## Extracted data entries
* begin *

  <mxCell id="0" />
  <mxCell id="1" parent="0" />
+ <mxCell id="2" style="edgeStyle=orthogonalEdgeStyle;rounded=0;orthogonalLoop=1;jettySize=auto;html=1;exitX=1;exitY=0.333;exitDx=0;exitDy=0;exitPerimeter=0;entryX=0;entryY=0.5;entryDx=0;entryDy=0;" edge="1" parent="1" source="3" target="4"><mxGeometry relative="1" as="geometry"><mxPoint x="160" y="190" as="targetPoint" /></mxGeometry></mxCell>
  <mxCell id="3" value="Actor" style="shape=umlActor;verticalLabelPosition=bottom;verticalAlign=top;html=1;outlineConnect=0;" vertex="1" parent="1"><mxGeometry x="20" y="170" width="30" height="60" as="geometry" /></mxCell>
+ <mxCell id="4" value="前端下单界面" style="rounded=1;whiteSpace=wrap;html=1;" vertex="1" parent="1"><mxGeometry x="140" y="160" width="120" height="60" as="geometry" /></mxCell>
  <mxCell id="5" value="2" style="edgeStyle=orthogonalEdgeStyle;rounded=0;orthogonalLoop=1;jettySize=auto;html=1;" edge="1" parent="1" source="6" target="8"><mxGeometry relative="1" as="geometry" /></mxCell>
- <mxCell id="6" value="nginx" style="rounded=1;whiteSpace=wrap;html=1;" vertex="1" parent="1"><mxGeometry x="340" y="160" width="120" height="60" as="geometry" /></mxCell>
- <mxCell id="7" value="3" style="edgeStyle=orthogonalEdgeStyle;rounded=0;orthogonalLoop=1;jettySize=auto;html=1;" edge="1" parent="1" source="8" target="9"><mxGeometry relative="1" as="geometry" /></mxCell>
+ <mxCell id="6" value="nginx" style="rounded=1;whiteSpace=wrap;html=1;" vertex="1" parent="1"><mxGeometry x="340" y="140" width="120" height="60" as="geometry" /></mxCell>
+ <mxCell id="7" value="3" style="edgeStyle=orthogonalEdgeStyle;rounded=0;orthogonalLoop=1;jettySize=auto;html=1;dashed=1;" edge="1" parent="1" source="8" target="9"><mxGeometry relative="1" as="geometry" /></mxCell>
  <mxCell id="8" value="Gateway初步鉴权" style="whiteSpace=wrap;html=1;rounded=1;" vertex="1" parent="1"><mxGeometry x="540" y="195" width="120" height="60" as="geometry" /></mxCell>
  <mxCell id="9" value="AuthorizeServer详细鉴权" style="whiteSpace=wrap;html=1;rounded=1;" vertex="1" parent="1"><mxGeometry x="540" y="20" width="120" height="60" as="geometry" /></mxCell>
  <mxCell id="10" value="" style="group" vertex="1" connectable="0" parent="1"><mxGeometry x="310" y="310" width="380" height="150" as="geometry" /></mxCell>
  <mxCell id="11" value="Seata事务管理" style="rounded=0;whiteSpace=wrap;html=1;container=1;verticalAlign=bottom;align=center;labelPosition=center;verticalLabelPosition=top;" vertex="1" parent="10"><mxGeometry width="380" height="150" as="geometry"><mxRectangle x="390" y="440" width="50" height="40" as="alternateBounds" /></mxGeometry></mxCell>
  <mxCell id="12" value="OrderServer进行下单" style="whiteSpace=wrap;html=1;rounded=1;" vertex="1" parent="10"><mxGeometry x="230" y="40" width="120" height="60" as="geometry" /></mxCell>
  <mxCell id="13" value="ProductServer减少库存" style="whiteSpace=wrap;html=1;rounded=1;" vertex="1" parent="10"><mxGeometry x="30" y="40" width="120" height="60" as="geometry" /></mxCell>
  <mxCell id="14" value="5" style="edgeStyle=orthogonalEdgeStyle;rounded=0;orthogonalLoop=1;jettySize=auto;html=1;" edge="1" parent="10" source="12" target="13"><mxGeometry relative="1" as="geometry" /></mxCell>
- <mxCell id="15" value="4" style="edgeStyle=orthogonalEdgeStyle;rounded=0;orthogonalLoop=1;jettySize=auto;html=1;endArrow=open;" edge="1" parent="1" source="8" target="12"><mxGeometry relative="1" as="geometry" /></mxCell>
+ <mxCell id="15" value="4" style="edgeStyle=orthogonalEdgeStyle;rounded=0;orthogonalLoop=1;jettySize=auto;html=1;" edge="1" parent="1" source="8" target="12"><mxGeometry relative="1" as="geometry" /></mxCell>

* end *

## What this task involves
Filter the listing above down to every line that contains the string "relative", copying each such line, and treat uppercase and lowercase as different.

## Problem solution
+ <mxCell id="2" style="edgeStyle=orthogonalEdgeStyle;rounded=0;orthogonalLoop=1;jettySize=auto;html=1;exitX=1;exitY=0.333;exitDx=0;exitDy=0;exitPerimeter=0;entryX=0;entryY=0.5;entryDx=0;entryDy=0;" edge="1" parent="1" source="3" target="4"><mxGeometry relative="1" as="geometry"><mxPoint x="160" y="190" as="targetPoint" /></mxGeometry></mxCell>
  <mxCell id="5" value="2" style="edgeStyle=orthogonalEdgeStyle;rounded=0;orthogonalLoop=1;jettySize=auto;html=1;" edge="1" parent="1" source="6" target="8"><mxGeometry relative="1" as="geometry" /></mxCell>
- <mxCell id="7" value="3" style="edgeStyle=orthogonalEdgeStyle;rounded=0;orthogonalLoop=1;jettySize=auto;html=1;" edge="1" parent="1" source="8" target="9"><mxGeometry relative="1" as="geometry" /></mxCell>
+ <mxCell id="7" value="3" style="edgeStyle=orthogonalEdgeStyle;rounded=0;orthogonalLoop=1;jettySize=auto;html=1;dashed=1;" edge="1" parent="1" source="8" target="9"><mxGeometry relative="1" as="geometry" /></mxCell>
  <mxCell id="14" value="5" style="edgeStyle=orthogonalEdgeStyle;rounded=0;orthogonalLoop=1;jettySize=auto;html=1;" edge="1" parent="10" source="12" target="13"><mxGeometry relative="1" as="geometry" /></mxCell>
- <mxCell id="15" value="4" style="edgeStyle=orthogonalEdgeStyle;rounded=0;orthogonalLoop=1;jettySize=auto;html=1;endArrow=open;" edge="1" parent="1" source="8" target="12"><mxGeometry relative="1" as="geometry" /></mxCell>
+ <mxCell id="15" value="4" style="edgeStyle=orthogonalEdgeStyle;rounded=0;orthogonalLoop=1;jettySize=auto;html=1;" edge="1" parent="1" source="8" target="12"><mxGeometry relative="1" as="geometry" /></mxCell>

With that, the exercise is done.